At the outset, Burdin had an audience of about forty; after eight or ten hits, including a cover of “Paint it Black,” his one-man Battle of the Bands began to feel like a battle of wills between artist and audience. I tried to put on my critical thinking cap, but it was loud. The room was hot. There was beer downstairs. All three factors made it difficult to think about what issues might be in play here—questions about the “culture of the copy”? The artist as promiscuous roleplayer?—or even to figure out what song Burdin was playing at any given moment. Eventually the audience dwindled to about a dozen. Finally, after the last note and a burst of applause, Burdin hammered his guitar into the wall—pure Cobain—and left it there; “I was here” evidence for future gallery visitors.

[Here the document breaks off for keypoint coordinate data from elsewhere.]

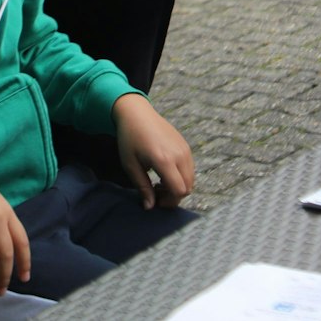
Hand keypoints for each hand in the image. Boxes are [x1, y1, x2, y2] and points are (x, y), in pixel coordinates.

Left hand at [113, 93, 194, 207]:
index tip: (156, 201)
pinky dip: (181, 176)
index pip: (179, 191)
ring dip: (178, 186)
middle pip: (188, 187)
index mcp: (164, 160)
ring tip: (159, 182)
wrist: (137, 113)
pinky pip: (190, 169)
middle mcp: (179, 155)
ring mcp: (184, 149)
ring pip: (190, 179)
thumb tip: (150, 207)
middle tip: (156, 192)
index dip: (170, 202)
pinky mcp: (185, 146)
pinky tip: (165, 172)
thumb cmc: (129, 138)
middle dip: (174, 196)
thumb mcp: (130, 165)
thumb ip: (142, 187)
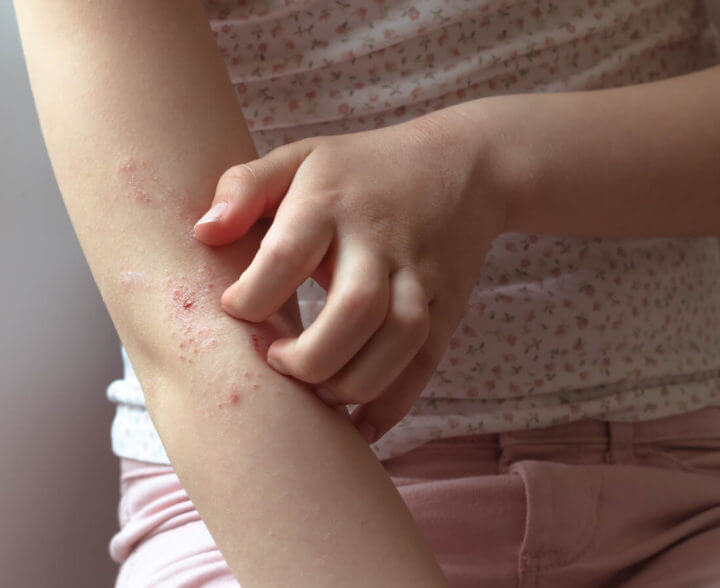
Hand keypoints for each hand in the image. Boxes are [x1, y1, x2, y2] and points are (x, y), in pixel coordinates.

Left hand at [193, 105, 506, 442]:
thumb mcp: (300, 157)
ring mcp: (421, 276)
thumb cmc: (361, 170)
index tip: (236, 311)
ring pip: (399, 342)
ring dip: (352, 384)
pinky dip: (392, 405)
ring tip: (316, 391)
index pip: (286, 257)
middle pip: (354, 310)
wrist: (460, 167)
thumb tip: (203, 234)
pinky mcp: (448, 307)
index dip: (251, 297)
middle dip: (308, 357)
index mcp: (330, 200)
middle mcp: (380, 240)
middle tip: (277, 362)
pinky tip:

But then this relatively uneventful performance lurched wildly off track. An audience member no one recognized—tall, with scruffy facial hair, wearing a suit and carrying shopping bags—got up off the floor, walked across the room, and pried the guitar from the wall. Burdin tussled with him, punched the guitar through the drywall once again and swung the mic stand menacingly at the interloper, thus blocking the beer bottle that was being thrown at him. The visitor got up to once again remove the guitar, at which point gallery owner Maccarone was drawn in, screaming at him furiously to “get the fuck out of my gallery” and to leave the art alone. It was all so over-the-top that I suspected it might be part of the act, but if so, no one was admitting it. Either way, Burdin’s antagonist left without greater incident. In the stunned silence that followed this dramatic denouement, Burdin admitted that he “was a little scared” by the turn of events. But it was all recorded by two video cameras—as is just about everything Burdin is involved with—and, as the videographer commented, “it looked fucking great.”